While FPCs are not a panacea, they should certainly be considered in the context of industrial bankruptcies as a means to quantify the amount of needed environmental costs, and then ensure that the determined amount is, in fact, sufficient over the long run.

1 US Air Force Civil Engineer Center, Public Affairs Office, Governor signs 528-acre land transfer for McClellan (January 15, 2013),

2 The February article describes the structures best designed to achieve these objectives. These procedures include that the contractor must (a) perform the cleanup to the full extent needed to obtain "No Further Action" certification from the EPA or its state counterpart; and (b) assume itself the risks for a significant portion (typically a third) of cost overruns up until the cleanup costs exceed twice the amount of the original estimate.
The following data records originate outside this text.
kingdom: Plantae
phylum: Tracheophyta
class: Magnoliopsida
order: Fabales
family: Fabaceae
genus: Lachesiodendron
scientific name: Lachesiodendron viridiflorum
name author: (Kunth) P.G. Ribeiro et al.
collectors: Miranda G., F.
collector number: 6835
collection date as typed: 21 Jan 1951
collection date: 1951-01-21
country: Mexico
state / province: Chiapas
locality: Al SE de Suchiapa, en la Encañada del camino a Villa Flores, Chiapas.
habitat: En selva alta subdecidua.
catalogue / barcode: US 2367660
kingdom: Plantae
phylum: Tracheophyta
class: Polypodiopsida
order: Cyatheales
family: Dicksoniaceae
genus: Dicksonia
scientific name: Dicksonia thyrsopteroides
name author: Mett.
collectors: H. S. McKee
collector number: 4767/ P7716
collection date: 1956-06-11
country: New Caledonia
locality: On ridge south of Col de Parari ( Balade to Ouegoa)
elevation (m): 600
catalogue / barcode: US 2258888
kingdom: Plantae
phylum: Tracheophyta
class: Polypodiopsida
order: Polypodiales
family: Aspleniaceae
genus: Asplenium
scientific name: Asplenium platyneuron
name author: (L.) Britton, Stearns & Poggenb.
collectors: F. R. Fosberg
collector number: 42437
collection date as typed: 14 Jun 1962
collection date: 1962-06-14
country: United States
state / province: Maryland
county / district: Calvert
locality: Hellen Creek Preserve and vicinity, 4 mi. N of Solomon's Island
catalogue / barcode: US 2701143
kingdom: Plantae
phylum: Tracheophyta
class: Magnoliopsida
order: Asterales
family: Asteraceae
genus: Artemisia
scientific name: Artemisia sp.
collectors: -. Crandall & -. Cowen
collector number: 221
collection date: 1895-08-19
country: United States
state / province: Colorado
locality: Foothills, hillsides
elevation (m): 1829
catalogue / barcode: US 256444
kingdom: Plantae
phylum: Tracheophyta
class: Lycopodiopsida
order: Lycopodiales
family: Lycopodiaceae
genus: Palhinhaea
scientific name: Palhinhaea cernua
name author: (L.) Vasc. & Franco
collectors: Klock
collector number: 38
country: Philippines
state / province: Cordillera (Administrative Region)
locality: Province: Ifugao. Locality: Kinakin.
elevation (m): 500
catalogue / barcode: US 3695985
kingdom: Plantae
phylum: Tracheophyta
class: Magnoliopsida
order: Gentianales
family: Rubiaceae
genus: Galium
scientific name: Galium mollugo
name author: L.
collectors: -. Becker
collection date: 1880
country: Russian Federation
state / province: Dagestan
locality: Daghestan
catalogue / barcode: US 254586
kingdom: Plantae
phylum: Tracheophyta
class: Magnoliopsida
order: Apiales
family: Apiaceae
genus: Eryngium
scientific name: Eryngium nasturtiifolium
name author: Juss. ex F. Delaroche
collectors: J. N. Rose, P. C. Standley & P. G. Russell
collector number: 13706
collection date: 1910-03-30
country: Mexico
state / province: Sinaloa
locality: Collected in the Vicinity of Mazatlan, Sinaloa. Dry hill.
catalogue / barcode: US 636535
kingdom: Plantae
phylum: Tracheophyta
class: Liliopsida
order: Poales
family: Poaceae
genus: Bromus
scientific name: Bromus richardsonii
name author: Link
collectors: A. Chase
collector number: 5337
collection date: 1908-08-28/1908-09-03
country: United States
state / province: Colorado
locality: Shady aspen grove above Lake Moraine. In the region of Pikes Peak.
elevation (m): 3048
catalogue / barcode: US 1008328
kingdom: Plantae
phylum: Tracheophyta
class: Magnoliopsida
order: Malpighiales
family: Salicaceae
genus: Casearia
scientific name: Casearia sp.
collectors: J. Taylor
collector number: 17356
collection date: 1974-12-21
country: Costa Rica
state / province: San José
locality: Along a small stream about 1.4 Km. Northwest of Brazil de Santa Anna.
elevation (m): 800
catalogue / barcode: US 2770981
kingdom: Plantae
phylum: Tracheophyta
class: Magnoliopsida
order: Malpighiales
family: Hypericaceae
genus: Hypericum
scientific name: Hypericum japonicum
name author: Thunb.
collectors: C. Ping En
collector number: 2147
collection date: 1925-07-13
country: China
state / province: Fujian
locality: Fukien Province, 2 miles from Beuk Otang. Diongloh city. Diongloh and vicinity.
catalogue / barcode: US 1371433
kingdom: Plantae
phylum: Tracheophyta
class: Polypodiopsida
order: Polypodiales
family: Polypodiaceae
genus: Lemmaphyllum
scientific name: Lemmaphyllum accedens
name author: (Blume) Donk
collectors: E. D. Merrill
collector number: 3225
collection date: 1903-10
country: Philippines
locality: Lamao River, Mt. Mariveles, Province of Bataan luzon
In a well-structured FPC, contractors are willing to assume the risks of these financial downsides ("sticks") because the FPC also provides significant chance of reward ("carrots"). If the contractor completes the cleanup below its estimate, it receives not only the profit on the work it has done but also the entirety of the delta between the actual cost and the estimate.

3 US Army Environmental Center (USAEC), Tracking Performance on the Army's Performance-Based Contracts, at 4, 24, 31 (2006).

4 US Army Environmental Center (USAEC) study cited supra, at 31.